* Brief
Please copy the bike alarm thread below in full, word for word.

# Bike alarm install



## Raylo (Feb 12, 2006)

Thought some of you guys might find this different take on a bicycle alarm interesting. I have in the past done loop detectors that trigger when a wire is cut but this time came up with one that will alarm when someone even pulls on the bike lock cable or on whatever else I have hooked up to this. I took a DEI tilt switch, fabbed up some aluminum brackets, and ran a thin stainless steel cable into the truck bed with a loop on the end that can be connected to whatever. The cable pulls the tilt switch up and it pivots on the bolt that holds it onto the bracket and the rubber band provides a little help to gravity to restore it after it moves. I Connected the tilt switch to the alarm system second negative trigger. Also serves as a regular tilt switch for jacking/towing. For more pics visit: http://www.tacomaworld.com/forum/audio-video/45921-bicycle-alarm-install-w-pics.html


Here's a couple of pics:


----------



## Justin220 (Jul 31, 2009)

Very good job!


----------



## Raylo (Feb 12, 2006)

Thanks... I hope it doesn't ever get tested.


----------



## lcurle (Oct 5, 2008)

you can get a proximity alarm that would beep a few times when someone gets within 24 inches of the bike, then when someone touches a piece of metal on the bike it creates a static ground and sets the alarm off.


----------



## mporettim (Aug 31, 2009)

lcurle said:


> you can get a proximity alarm that would beep a few times when someone gets within 24 inches of the bike, then when someone touches a piece of metal on the bike it creates a static ground and sets the alarm off.


HA, I love that idea. I'm going to have to do that some day...


----------

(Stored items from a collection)
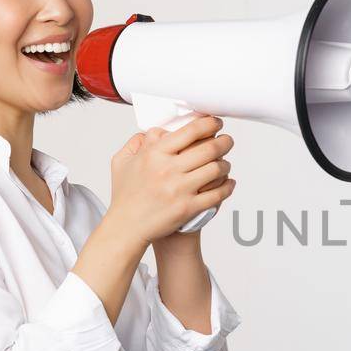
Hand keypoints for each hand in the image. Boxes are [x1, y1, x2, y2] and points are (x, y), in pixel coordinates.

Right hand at [106, 115, 235, 244]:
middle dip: (224, 142)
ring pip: (216, 169)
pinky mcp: (188, 208)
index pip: (190, 131)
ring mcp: (180, 189)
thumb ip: (137, 142)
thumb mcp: (122, 162)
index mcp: (154, 154)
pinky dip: (227, 186)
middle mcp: (168, 170)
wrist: (127, 226)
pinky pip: (217, 194)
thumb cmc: (125, 195)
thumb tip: (156, 132)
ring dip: (226, 164)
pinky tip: (228, 183)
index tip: (215, 123)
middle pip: (209, 148)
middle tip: (227, 140)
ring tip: (225, 163)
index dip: (209, 123)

* Exercise response
# Bike alarm install



## Raylo (Feb 12, 2006)

Thought some of you guys might find this different take on a bicycle alarm interesting. I have in the past done loop detectors that trigger when a wire is cut but this time came up with one that will alarm when someone even pulls on the bike lock cable or on whatever else I have hooked up to this. I took a DEI tilt switch, fabbed up some aluminum brackets, and ran a thin stainless steel cable into the truck bed with a loop on the end that can be connected to whatever. The cable pulls the tilt switch up and it pivots on the bolt that holds it onto the bracket and the rubber band provides a little help to gravity to restore it after it moves. I Connected the tilt switch to the alarm system second negative trigger. Also serves as a regular tilt switch for jacking/towing. For more pics visit: http://www.tacomaworld.com/forum/audio-video/45921-bicycle-alarm-install-w-pics.html


Here's a couple of pics:


----------



## Justin220 (Jul 31, 2009)

Very good job!


----------



## Raylo (Feb 12, 2006)

Thanks... I hope it doesn't ever get tested.


----------



## lcurle (Oct 5, 2008)

you can get a proximity alarm that would beep a few times when someone gets within 24 inches of the bike, then when someone touches a piece of metal on the bike it creates a static ground and sets the alarm off.


----------



## mporettim (Aug 31, 2009)

lcurle said:


> you can get a proximity alarm that would beep a few times when someone gets within 24 inches of the bike, then when someone touches a piece of metal on the bike it creates a static ground and sets the alarm off.


HA, I love that idea. I'm going to have to do that some day...


----------